Il gioco del Khattab

Eltsin pressato da scandali e terrorismo. L’Armata Rossa frustrata. Ceceni in cerca della mobilitazione generale. Misteriosi emissari arabi a fomentare le rivolte. E una parola d’ordine per tutti: guerra Un mese dopo aver annunciato la completa sconfitta della guerriglia islamica in Daghistan l'esercito russo è di nuovo sul piede di guerra.

Verso la guerra aperta in Cecenia Ben lungi dall’essere stati sbaragliati i mujaheddin guidati dal signore della guerra ceceno Shamyl Basayev, e dal misterioso comandante arabo-giordano “Khattab”, hanno ripreso le infiltrazioni dalle montagne della Cecenia. A questo punto però la partita è diventata estremamente seria. Dopo gli attentati-carneficina attribuiti dalle autorità russe agli islamici, dopo i rimproveri e le accuse di incapacità rivolte da Eltsin ai propri generali, sembra delinearsi il rischio di un nuovo conflitto in Cecenia. Messi con le spalle al muro e umiliata dallo stesso presidente la vecchia Armata Rossa pretende una rivincita. Una buona parte del quartier generale dell’esercito preme per aver mano libera nel ricercare e distruggere i santuari della guerriglia. Come dire rientrare al di là dei confini ceceni e riprendere la sanguinosa guerra che dal 1994 al 1996 tante umiliazioni costò all’esercito di Mosca. Si tratta di un destino quasi obbligato. Quasi tutte le parti in causa la desiderano. L’establishment politico alla deriva di Eltsin ne ha bisogno per soddisfare un’opinione pubblica ormai esasperata. I generali la pretendono per veder riabilitato il proprio onore e avere un nuovo ruolo da giocare. L’attendono Basayev e compagni per estendere il grido della jihad (la guerra santa) a tutte le altre repubbliche del Caucaso. In questa corsa alla guerra Basayev e confratelli sono però quelli che più hanno da guadagnare. Un atto di guerra aperta contro la Cecenia causerebbe la mobilitazione di tutte le forze islamiche internazionali. In poco tempo il processo di dissoluzione russo e la crisi che attanaglia tutte le repubbliche ex-sovietiche assumerebbe le forme di una lotta di religione. L’esercito russo privo di una guida politica e costretto ad agire con il pugno di ferro avrebbe poche speranze di guadagnare il consenso internazionale. Il contesto è esattamente quello favorevole alle forze islamiche accusate di appoggiare gli insorti di Cecenia e Daghestan.

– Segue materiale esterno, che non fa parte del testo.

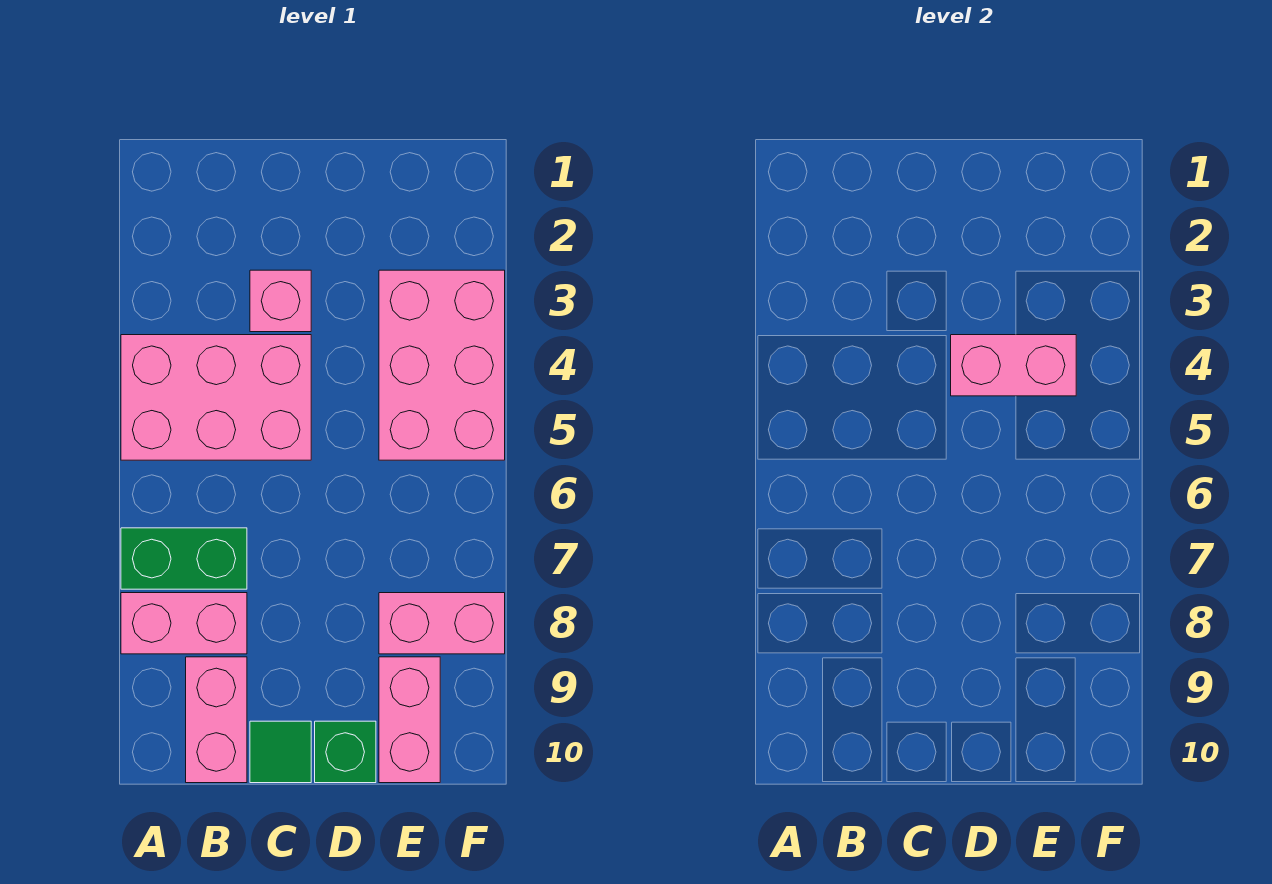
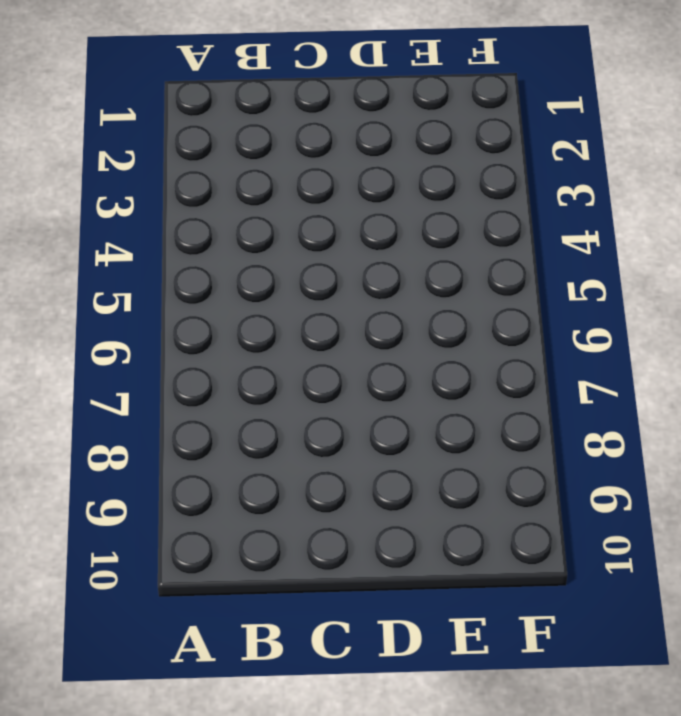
none -> pink 2x3 brick [121,335,311,460]
none -> green 1x2 brick [121,528,247,589]

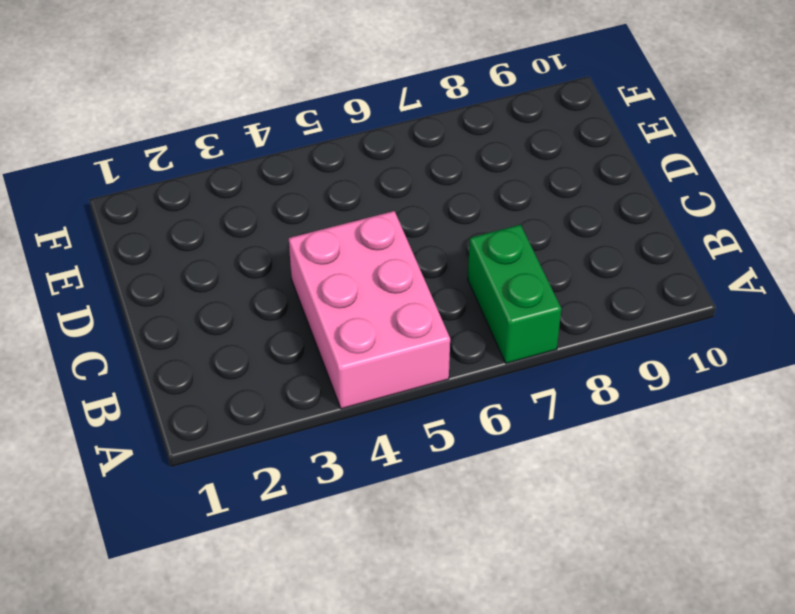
none -> pink 1x2 brick [121,593,247,654]
none -> pink 1x2 brick [186,657,247,783]

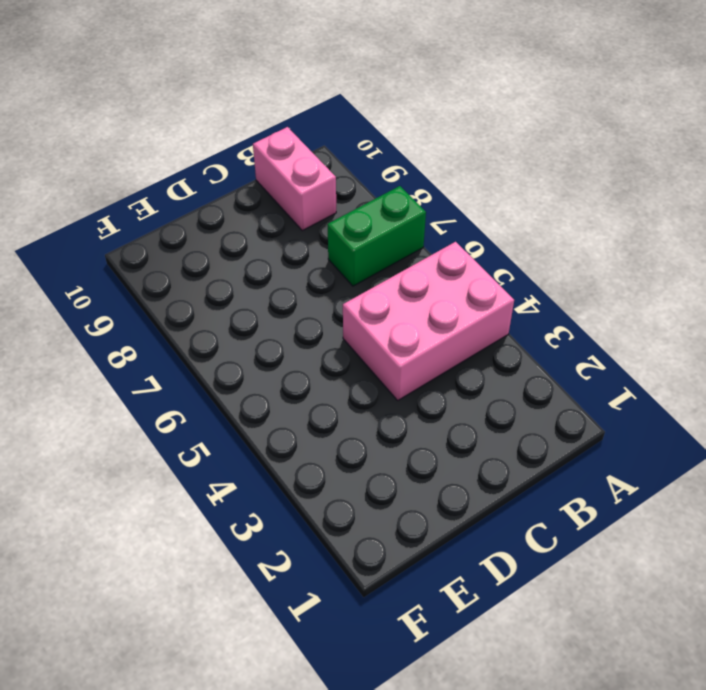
none -> pink 1x2 brick [121,593,247,654]
none -> pink 1x1 brick [250,270,311,332]

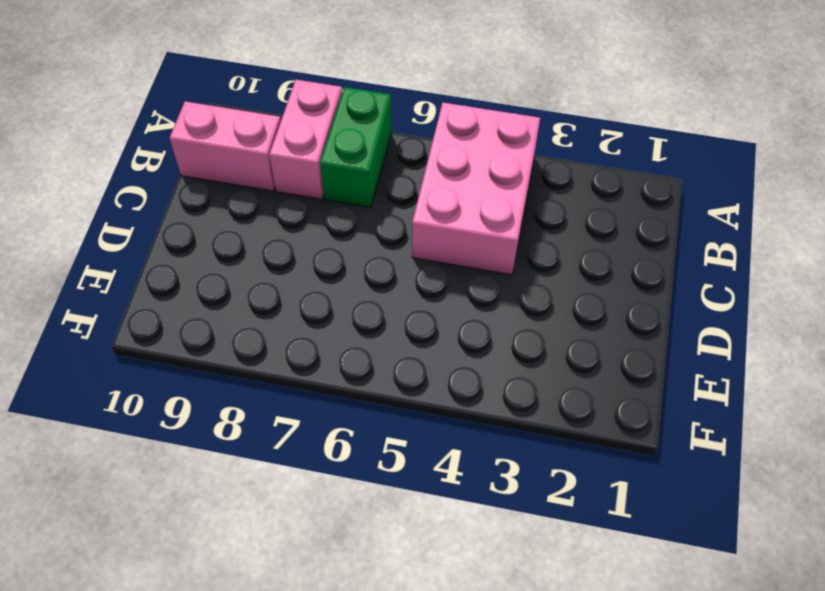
none -> pink 1x1 brick [250,270,311,332]
none -> green 1x1 tile [250,721,311,783]

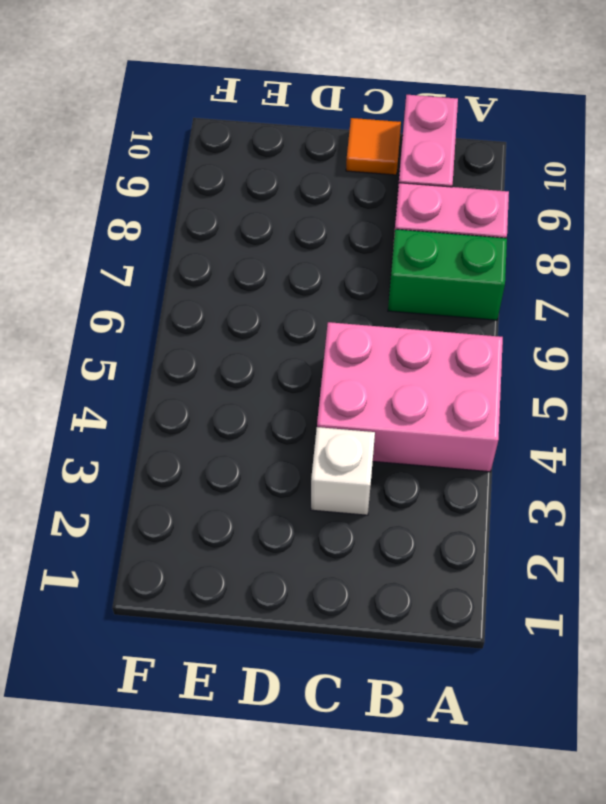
white 1x1 brick [311,427,375,515] -> pink 1x1 brick [250,270,311,332]
orange 1x1 tile [346,118,401,175] -> green 1x1 tile [250,721,311,783]
none -> green 1x1 brick [315,721,376,783]
none -> pink 2x3 brick [379,270,505,460]

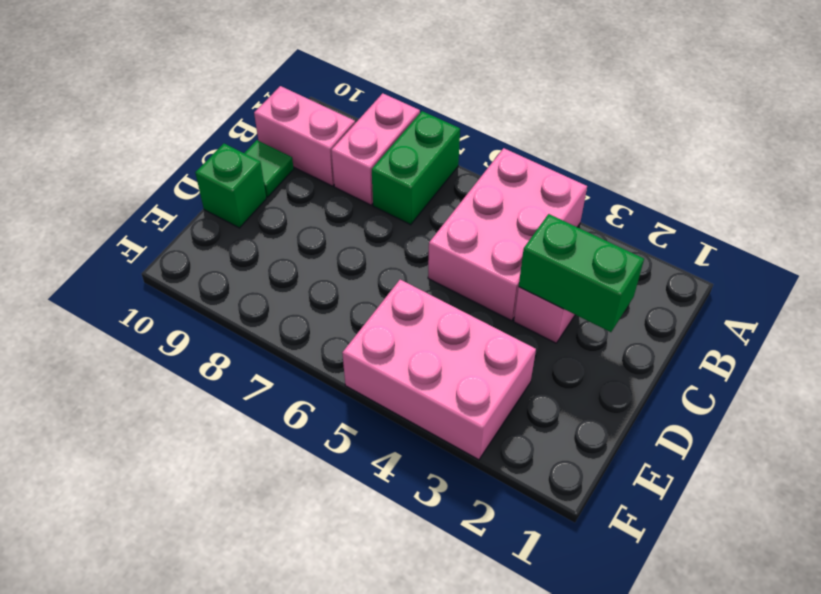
green 1x2 brick [519,214,644,332] -> none
none -> pink 1x2 brick [379,593,505,654]
none -> pink 1x2 brick [379,657,440,783]

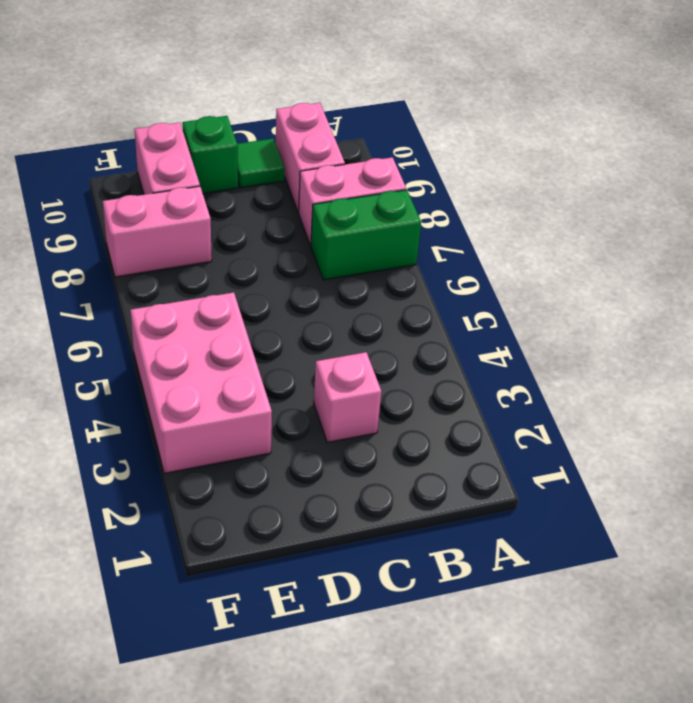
none -> pink 2x3 brick [121,335,311,460]
none -> pink 1x2 brick [951,335,1076,396]

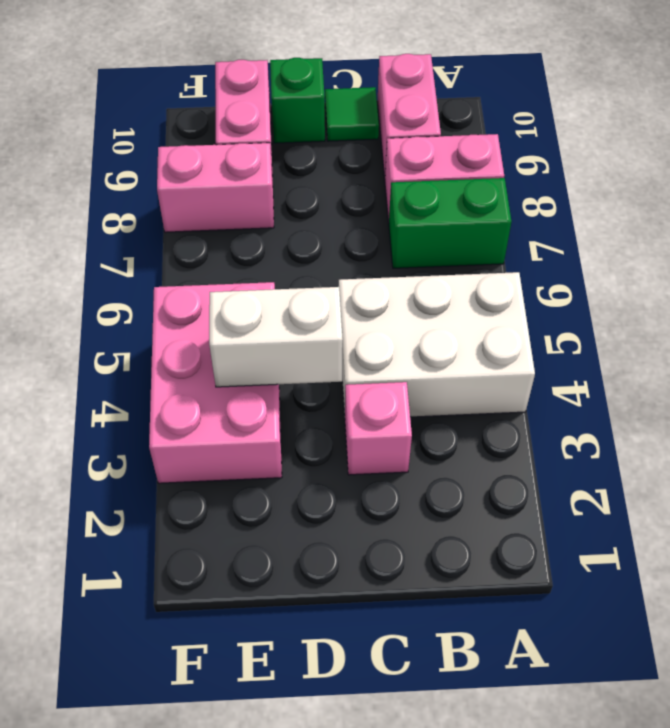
white 2x3 brick [339,272,535,417] -> pink 2x3 brick [121,335,311,460]
white 1x2 brick [209,287,343,387] -> pink 1x2 brick [951,335,1076,396]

Wahabiti all’assalto del Caucaso Dietro a Shamil Basayev e a Khattab vi sarebbero le finanze wahabite. Fondato alla metà del 18° secolo dallo sceicco Muhammad ibn Abdula Wahab, il movimento wahabita punta all’utilizzo della forza come mezzo indispensabile per la diffusione dell’Islam nei paesi infedeli. Ma il wahabismo non è solo una setta dell’Islam. In Arabia Saudita, paese solitamente considerato filo-occidentale, questa versione dell’Islam è di fatto la religione di stato. La famiglia regnante di re Fahad discende direttamente dalla tribù che abbracciò il wahabismo e ne è a tutt’oggi una fedele interprete. Gran parte delle finanze wahabite arrivano dai forzieri dei principi sauditi.

Particolarmente inquietante in questo disegno la presenza del misterioso Khattab. Nella guerra cecena combattutasi tra il ‘94 e il ‘96 le motivazioni religiose erano ininfluenti rispetto a quelle nazionaliste. Lo stesso Shamil Basayev preferiva i proclami indipendentisti a quelli religiosi. La svolta probabilmente è stata segnata dall’arrivo di Khattab nel Caucaso. Più che un comandante militare questo misterioso personaggio di origini arabo-giordane svolge il ruolo di emissario e comissario politico-religioso. La sua presenza serve a garantire che i finanziamenti delle sette wahabite vengano utilizzati per trasformare in insurrezione religiosa quella che altrimenti sarebbe rimasta una semplice guerriglia nazionalista. Con un obbiettivo molto chiaro: esportare la jihad dalle montagne della Cecenia a tutte le repubbliche del Caucaso.